Bypassing Cylance: Part 2 – Using DNSCat2
The following techniques serve to illustrate methods for obtaining C2 communication in a particular Cylance protected environment. The configuration of the centralized infrastructure and the endpoint agents were not inspected prior to testing. The environment may exhibit configuration errors and may not conform with best practice for deployment of Cylance infrastructure. However, in our experience, misconfiguration is not uncommon and more times than not tends to have catastrophic results with regard to the overall security posture of an environment. This is the reason that we test deployments before accepting their stated protection levels at face value. In addition, these posts serve to illustrate the necessity for defense-in-depth. In each instance where C2 establishment was successful, a secondary or tertiary control could have (and should have) compensated for the failure of the initial control. Layered defense is a critical element of protection in any environment and organizations must face the fact that there is no silver bullet for information security. See part one where we used VSAgent.exe here.

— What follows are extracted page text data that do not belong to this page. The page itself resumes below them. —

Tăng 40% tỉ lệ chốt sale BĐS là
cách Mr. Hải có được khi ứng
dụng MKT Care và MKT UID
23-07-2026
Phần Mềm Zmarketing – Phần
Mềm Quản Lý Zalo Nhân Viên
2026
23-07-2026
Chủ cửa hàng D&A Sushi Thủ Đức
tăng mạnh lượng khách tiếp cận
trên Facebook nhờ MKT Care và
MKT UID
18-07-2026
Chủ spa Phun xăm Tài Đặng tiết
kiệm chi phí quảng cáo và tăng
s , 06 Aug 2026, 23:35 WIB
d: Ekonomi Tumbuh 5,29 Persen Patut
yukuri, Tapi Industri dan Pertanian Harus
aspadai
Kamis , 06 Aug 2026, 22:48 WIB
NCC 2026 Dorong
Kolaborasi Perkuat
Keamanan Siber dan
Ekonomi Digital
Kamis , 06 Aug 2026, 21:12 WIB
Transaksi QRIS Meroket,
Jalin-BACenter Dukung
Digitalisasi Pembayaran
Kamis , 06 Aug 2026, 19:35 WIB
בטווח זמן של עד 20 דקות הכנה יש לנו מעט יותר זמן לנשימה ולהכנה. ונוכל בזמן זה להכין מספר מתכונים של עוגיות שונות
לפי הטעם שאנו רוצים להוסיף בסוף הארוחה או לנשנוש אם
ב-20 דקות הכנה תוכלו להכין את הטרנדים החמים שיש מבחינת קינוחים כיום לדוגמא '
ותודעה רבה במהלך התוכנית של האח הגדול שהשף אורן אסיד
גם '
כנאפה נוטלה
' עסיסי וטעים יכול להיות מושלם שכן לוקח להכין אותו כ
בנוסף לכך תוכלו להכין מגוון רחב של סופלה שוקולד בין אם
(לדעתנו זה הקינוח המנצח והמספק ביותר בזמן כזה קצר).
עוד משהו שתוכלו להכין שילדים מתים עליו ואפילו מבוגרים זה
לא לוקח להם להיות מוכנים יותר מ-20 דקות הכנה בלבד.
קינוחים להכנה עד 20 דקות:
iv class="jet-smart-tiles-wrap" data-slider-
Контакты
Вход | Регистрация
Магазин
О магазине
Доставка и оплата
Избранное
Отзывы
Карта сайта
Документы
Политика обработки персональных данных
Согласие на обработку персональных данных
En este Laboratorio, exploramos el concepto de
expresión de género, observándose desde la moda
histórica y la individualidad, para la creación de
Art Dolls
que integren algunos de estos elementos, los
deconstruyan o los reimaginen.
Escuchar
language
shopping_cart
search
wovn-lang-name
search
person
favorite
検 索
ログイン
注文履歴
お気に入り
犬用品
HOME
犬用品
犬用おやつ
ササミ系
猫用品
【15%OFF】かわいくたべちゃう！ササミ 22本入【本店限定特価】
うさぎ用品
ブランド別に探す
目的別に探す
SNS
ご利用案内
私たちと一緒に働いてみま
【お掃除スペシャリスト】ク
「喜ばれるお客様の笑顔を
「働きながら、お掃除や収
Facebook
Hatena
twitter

DNSCat2 (Get this tool on GitHub here)
DNSCat2 – The next non-traditional Cylance bypass included the use of the DNSCat2 C2 tool. This tool establishes a C2 channel over DNS and queries and responses as its transport mechanism. In this instance, the tool could be executed with default parameters (using encryption) and an initial connection was established. However, the connection was immediately terminated.
However, starting the server without encryption resulted in session establishment as seen below.
Once again, the Cylance tools did not detect execution and C2 channel establishment using this tool. As with VSAgent, execution of this tool could have been halted using properly implemented application whitelisting techniques.